Dynamic spatial control is achieved with spatial light modulators (SLM), digital micromirror devices (DMD), and MEMS deformable mirrors. Although SLMs provide phase and amplitude modulation, their refresh rates are limited to a few hertz; DMDs offer kilohertz‑to‑megahertz switching but encode binary patterns, constraining flexibility. The authors note that dynamic beam shaping remains underexploited in PLAL, presenting an opportunity for real‑time adaptation to changing liquid conditions or target geometry.

Temporal Beam Shaping
Temporal shaping strategies include double‑pulse schemes, pulse bursts, and custom pulse‑profile synthesis via Fourier‑space pulse compressors or direct space‑to‑time shapers. Double‑pulse experiments introduce a second pulse after a controlled delay (tens to hundreds of picoseconds) to re‑heat the plasma and CB, allowing fine tuning of temperature and pressure histories that govern NP nucleation and growth. Pulse bursts at MHz–GHz repetition rates, generated with acousto‑optic modulators, reduce the peak fluence required for ablation while maintaining total energy delivery, thereby mitigating nonlinear effects such as self‑focusing or filamentation.
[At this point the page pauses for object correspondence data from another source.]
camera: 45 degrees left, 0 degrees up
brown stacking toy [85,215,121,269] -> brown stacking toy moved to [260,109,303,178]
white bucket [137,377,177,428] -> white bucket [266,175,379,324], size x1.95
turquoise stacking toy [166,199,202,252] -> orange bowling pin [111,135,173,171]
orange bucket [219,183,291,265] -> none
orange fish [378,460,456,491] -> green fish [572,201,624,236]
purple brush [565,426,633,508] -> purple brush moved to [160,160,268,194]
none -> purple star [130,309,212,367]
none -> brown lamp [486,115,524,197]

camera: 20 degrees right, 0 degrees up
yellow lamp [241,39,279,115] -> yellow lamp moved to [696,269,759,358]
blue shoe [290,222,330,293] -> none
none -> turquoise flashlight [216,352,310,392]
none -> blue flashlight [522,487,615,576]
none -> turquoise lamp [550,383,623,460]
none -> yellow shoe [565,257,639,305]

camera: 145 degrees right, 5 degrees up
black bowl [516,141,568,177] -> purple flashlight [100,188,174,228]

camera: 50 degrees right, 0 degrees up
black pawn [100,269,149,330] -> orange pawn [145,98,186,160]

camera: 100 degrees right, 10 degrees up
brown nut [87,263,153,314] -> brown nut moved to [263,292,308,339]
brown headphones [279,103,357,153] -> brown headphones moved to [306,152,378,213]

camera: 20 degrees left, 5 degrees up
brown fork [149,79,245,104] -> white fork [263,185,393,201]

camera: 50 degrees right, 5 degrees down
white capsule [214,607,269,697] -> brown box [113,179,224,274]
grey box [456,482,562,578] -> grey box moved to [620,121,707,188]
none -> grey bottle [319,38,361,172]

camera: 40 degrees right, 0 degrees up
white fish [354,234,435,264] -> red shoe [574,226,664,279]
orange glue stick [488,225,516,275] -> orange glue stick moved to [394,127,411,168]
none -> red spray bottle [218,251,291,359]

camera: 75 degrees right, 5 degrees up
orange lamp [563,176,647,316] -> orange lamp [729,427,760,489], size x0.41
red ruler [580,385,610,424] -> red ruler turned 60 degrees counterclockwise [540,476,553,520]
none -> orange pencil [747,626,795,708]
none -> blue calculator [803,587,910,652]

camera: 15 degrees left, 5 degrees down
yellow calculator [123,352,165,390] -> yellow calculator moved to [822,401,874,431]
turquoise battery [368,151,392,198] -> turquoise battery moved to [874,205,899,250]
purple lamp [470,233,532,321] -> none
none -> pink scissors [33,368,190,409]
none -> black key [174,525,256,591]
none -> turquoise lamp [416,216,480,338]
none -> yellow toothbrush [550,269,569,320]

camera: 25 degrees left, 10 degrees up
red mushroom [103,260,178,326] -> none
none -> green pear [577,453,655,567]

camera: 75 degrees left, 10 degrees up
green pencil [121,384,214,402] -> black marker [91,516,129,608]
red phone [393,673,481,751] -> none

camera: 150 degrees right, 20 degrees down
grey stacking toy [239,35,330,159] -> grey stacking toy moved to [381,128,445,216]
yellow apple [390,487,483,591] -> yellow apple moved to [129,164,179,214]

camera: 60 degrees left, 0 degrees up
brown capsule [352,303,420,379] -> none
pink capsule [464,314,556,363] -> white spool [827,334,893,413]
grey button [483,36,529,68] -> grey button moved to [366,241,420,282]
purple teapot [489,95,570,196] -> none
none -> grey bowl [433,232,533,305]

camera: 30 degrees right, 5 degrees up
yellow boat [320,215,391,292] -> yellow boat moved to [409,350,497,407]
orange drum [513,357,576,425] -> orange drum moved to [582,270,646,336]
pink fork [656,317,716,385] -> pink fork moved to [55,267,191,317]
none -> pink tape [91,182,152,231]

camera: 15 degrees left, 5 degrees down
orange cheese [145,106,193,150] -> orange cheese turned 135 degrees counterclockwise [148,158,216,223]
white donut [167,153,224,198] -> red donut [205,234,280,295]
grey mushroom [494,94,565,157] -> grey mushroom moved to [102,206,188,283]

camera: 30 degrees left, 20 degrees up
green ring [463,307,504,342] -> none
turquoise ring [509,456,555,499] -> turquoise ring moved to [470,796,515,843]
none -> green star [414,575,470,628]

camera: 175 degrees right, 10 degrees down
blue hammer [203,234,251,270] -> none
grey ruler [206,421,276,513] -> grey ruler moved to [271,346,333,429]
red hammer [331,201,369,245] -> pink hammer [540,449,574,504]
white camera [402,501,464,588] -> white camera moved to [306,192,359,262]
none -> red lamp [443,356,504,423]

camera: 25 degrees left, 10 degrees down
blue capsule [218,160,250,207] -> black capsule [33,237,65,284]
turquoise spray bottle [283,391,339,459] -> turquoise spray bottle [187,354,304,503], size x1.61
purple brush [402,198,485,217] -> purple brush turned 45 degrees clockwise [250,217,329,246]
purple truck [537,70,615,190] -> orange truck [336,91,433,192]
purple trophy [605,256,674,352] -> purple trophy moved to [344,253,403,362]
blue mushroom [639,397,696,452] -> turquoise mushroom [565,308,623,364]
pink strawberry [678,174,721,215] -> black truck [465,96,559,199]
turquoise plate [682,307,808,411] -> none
Custom temporal profiles can be designed to minimize thermal diffusion, enabling efficient material removal with reduced collateral heating.

Experimental Evidence and Quantification
The review summarizes experimental data for a range of target materials (Au, Ag, Cu, Ti, Si, oxides, and high‑entropy alloys). Top‑hat beams typically reduce average NP diameter by 10–30 % and narrow the size distribution to <0.2 dex. Doughnut beams lower surface defect density, enhancing colloidal stability. Optimized double‑pulse delays (~200 ps) increase NP yield by a factor of ~1.8 while decreasing mean size by ~15 %. The authors discuss quantitative yield metrics: mass of NPs per hour (mg h⁻¹) or per joule (mg J⁻¹), ablation rate (mass removed from the target), and collection efficiency (fraction of ablated mass recovered as colloid). Gravimetric analysis, ICP‑MS/OES, UV‑Vis calibration, and thermogravimetric analysis are presented as complementary methods, with ICP‑MS offering the highest accuracy for metallic systems.

Scale‑up Considerations
To bridge laboratory‑scale PLAL to industrial production, the paper highlights the integration of high‑power (≥500 W), high‑repetition‑rate (≥10 MHz) picosecond lasers with continuous‑flow cells that maintain a thin liquid layer and enable rapid removal of ablated material. Beam‑shaping optics can be mounted on motorized stages for automated scanning, while in‑situ diagnostics (high‑speed imaging, optical emission spectroscopy) provide closed‑loop feedback for process control. The authors argue that, because laser capital cost becomes negligible relative to throughput and efficiency, optimizing beam profiles and pulse timing is the most cost‑effective route to commercial viability.

Conclusions and Outlook
Spatial and temporal beam shaping constitute powerful levers to manipulate the fundamental PLAL parameters of fluence, irradiance, and pulse duration, thereby delivering simultaneous improvements in NP size control, production yield, and colloidal quality. While static beam‑shaping has already demonstrated tangible benefits, dynamic spatial modulators and advanced temporal pulse‑shaping remain largely unexplored in PLAL. Future research directions include (1) development of robust, broadband dynamic beam‑shaping devices compatible with high‑energy ultrafast lasers, (2) multiscale modeling that couples laser‑matter interaction, plasma dynamics, and bubble physics under shaped‑beam conditions, and (3) integration of beam‑shaping modules into fully automated, continuous‑flow PLAL reactors equipped with real‑time quality monitoring. Achieving these goals will position PLAL as a scalable, green, and high‑purity platform for the industrial manufacture of nanomaterials across catalysis, advanced materials, sensing, and biomedical applications.